Fort du magnifique La Grève, Eisenstein revient, cette même année avec ce nouveau film qui va devenir le symbole de toute son œuvre, l’histoire de ce cuirassé rebelle qui amena la révolte à Odessa et surtout l’une des séquences les plus célèbres et les plus magnifiques du cinéma : les marches d’Odessa (quatrième partie).
A nouveau, nous sommes dans la Russie tsariste, et bien entendu, nous assistons à une oppression meurtrière des forces de l’ordre (ancien), qui se déchaînent face à une foule pacifique qui n’a pour seul tort que d’acclamer la révolte des marins du cuirassé.
Petite cause, grands effets : alors que les marins refusent de consommer de la viande avariée – on y voit des asticots – une partie d’entre eux est condamnée à être fusillés, pour l’exemple cela va de soi. Mais l’exécution n’a pas lieu et les marins sont sauvés. Jusqu’à ce qu’un haut gradé s’empare d’un fusil et tue le brave et vaillant Grigory Vakoulintchouk (Aleksandr Antonov) qui mena la révolte.
C’est pendant l’hommage rendu par la population d’Odessa à ce marin qu’ont lieu les exactions de l’armée tsariste sur les marches.
Voilà une soixantaine d’années (1958), ce film fut sélectionné parmi les 12 meilleurs films du monde. Certes, le montage est magnifique, mais je pense que beaucoup des jurés avaient oublié (voire ne connaissaient pas) le film précédent d’Eisenstein dont j’ai déjà parlé ici.
En effet, alors qu’il avait réussi un premier long métrage formidable, donnant une dimension universelle à son propos, j’ai l’impression que traiter un sujet historique a bridé le grand Sergueï, empesant son film malgré la séquence choc des escaliers.

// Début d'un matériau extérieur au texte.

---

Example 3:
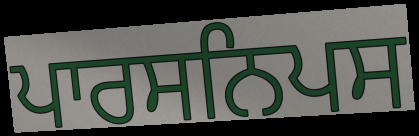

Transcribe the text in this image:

ਪਾਰਸਨਿਪਸ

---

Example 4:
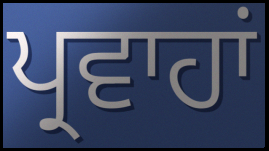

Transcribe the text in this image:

ਪ੍ਰਵਾਹਾਂ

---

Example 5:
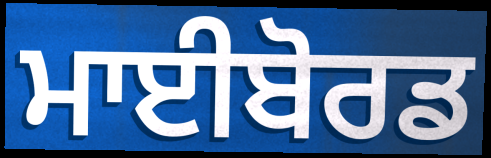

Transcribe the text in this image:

ਮਾਈਬੋਰਡ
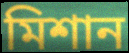
মিশান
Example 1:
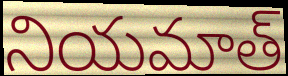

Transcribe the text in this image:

నియమాత్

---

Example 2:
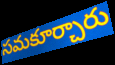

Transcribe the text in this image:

సమకూర్చారు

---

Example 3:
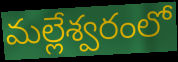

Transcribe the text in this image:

మల్లేశ్వరంలో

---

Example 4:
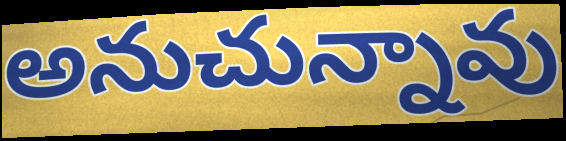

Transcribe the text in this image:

అనుచున్నావు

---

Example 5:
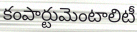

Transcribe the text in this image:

కంపార్టుమెంటాలిటీ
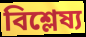
বিশ্লেষ্য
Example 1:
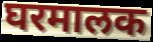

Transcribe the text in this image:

घरमालक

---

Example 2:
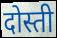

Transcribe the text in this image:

दोस्ती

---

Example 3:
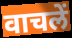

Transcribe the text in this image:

वाचलें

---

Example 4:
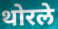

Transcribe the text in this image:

थोरले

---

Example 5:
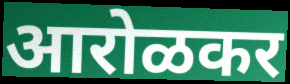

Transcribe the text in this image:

आरोळकर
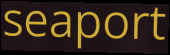
seaport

Pourtant, on retrouve ici toute sa science du montage et sa direction de la foule, deux composantes indissociables de son cinéma. De plus, la photo d’Edouard Tissé propose de très beaux plans des individus qui composent cette foule en mouvement, accentuant les différents éléments tragiques de l’intrigue : des gros plans de visage dont celui de la femme touchée par une balle restent inoubliables. Eisenstein, encore une fois, réussit à doser la proportion collective et individuelle de son scénario – Vakoulintchouk, véritable leader bolchévik opposé à la foule innombrable qui vient se recueillir devant le corps de ce dernier – confirmant définitivement que la seule star de ses films – de cette époque – c’est bien la foule, ce peuple qui a porté les communistes au pouvoir. Et Eisenstein lui rendra à nouveau hommage dans son film suivant : Octobre.

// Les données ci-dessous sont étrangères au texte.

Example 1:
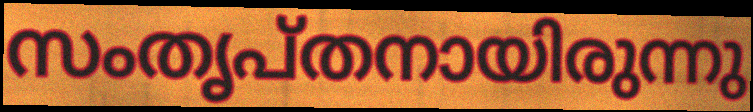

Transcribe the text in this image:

സംതൃപ്തനായിരുന്നു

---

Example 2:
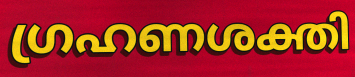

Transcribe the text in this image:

ഗ്രഹണശക്തി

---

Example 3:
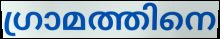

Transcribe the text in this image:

ഗ്രാമത്തിനെ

Il est clair que Le Cuirassé Potemkine est un film inoubliable, mais je trouve tout de même sa réputation un tantinet surfaite. En effet, son film précédent avait les mêmes qualités que celui-ci pais avec un élément universel flagrant. Ici, nous sommes prisonniers du temps et si les récriminations de Vakoulintchouk et des autres marins sont bien entendues dans la droite ligne de l’idéologie dominante en URSS en 1925, l’aspect daté freine le souffle épique qu’on ne trouve vraiment que pendant la grande scène (1). Et même la photo de Tissé (et Popov) n’empêche pas un dose d’ennui devant cette intrigue propagandiste.
Mais surtout, Eisenstein qui s’est inspiré du récit de Nina Agdjanova-Choutko, arrête son intrigue à la réunion des vaisseaux tsaristes. Ce n’est pas une erreur historique, loin de là, mais il faut tout de même savoir que l’unité trouvée au final ne durera pas longtemps, et tout retournera comme avant : la révolution est pour 1917, pas avant !

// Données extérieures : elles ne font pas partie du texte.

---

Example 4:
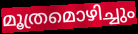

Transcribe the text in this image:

മൂത്രമൊഴിച്ചും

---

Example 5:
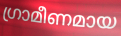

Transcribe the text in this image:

ഗ്രാമീണമായ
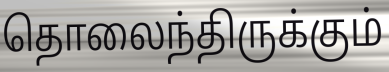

Reste tout de même cette extraordinaire séquence de foule sur les marches d’Odessa avec les Cosaques qui descendent l’escalier en tirant pendant que la foule s’égaye au milieu des cadavres qui ne cessent de tomber, et surtout le landau qui dévale les marches pendant que le bébé pleure, avant de se renverser. La caméra est toujours au bon endroit et c’est absolument magnifique, mais c’est aussi une séquence d’une grande violence, atténuée par l’âge du film et le format en noir et blanc. Cette séquence rappelle une autre vérité historique : les soldats du tsar étaient des criminels endurcis qui étaient capable de tuer sans beaucoup d’hésitation pour faire régner l’ordre.
Près de 100 ans après, on remarque que cette violence se retrouve toujours dans les rues, en Russie comme ailleurs. (2)
Hélas.
- Toujours la même !
- L’actualité nous le montre trop souvent.